XClose

Research Software Engineering Summer School

Home
Menu

Class design

The concepts we have introduced are common between different object oriented languages. Thus, when we design our program using these concepts, we can think at an architectural level, independent of language syntax.

In Python:

In [1]:
class Particle:
    def __init__(self, position, velocity):
        self.position = position
        self.velocity = velocity
    def move(self, delta_t):
        self.position += self.velocity * delta_t

In C++:

class Particle {
    std::vector<double> position;
    std::vector<double> velocity;
    Particle(std::vector<double> position, std::vector<double> velocity);
    void move(double delta_t);
}

In Fortran:

type particle
    real :: position
    real :: velocity
  contains
    procedure :: init
    procedure :: move
end type particle

UML

UML is a conventional diagrammatic notation used to describe "class structures" and other higher level aspects of software design.

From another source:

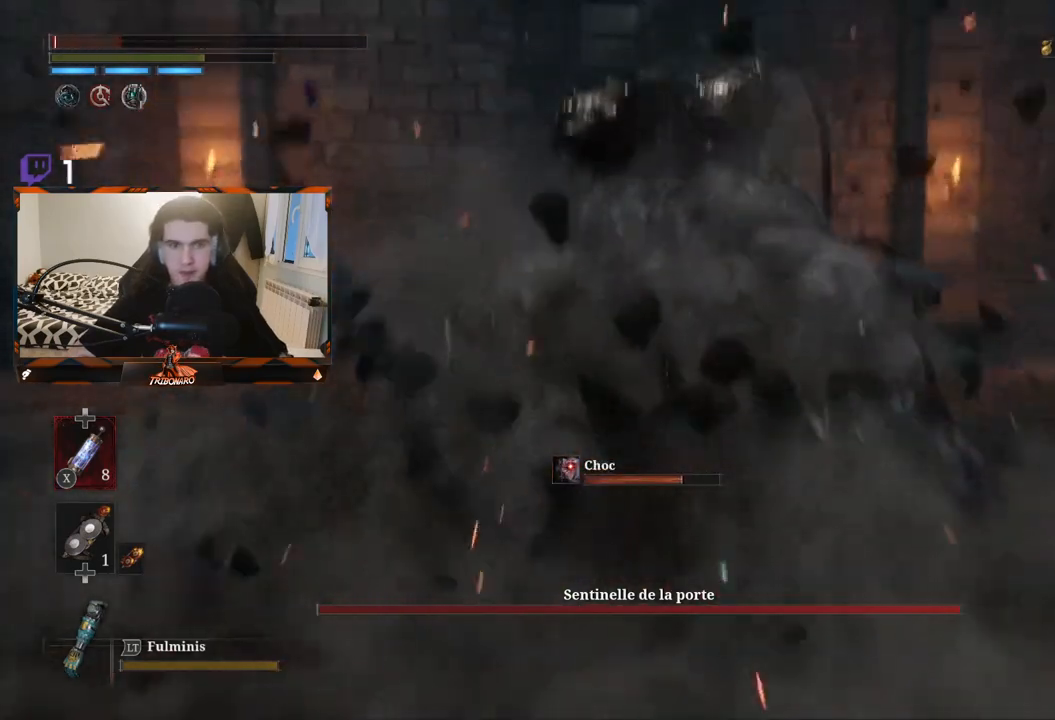
{"buttons": [], "left_stick": "left", "right_stick": "center", "events": [[333, "left_stick", "left"]]}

Computer scientists get worked up about formal correctness of UML diagrams and learning the conventions precisely. Working programmers can still benefit from using UML to describe their designs.

YUML

We can see a YUML model for a Particle class with position and velocity data and a move() method using the YUML online UML drawing tool (example).

    http://yuml.me/diagram/boring/class/[Particle|position;velocity|move%28%29]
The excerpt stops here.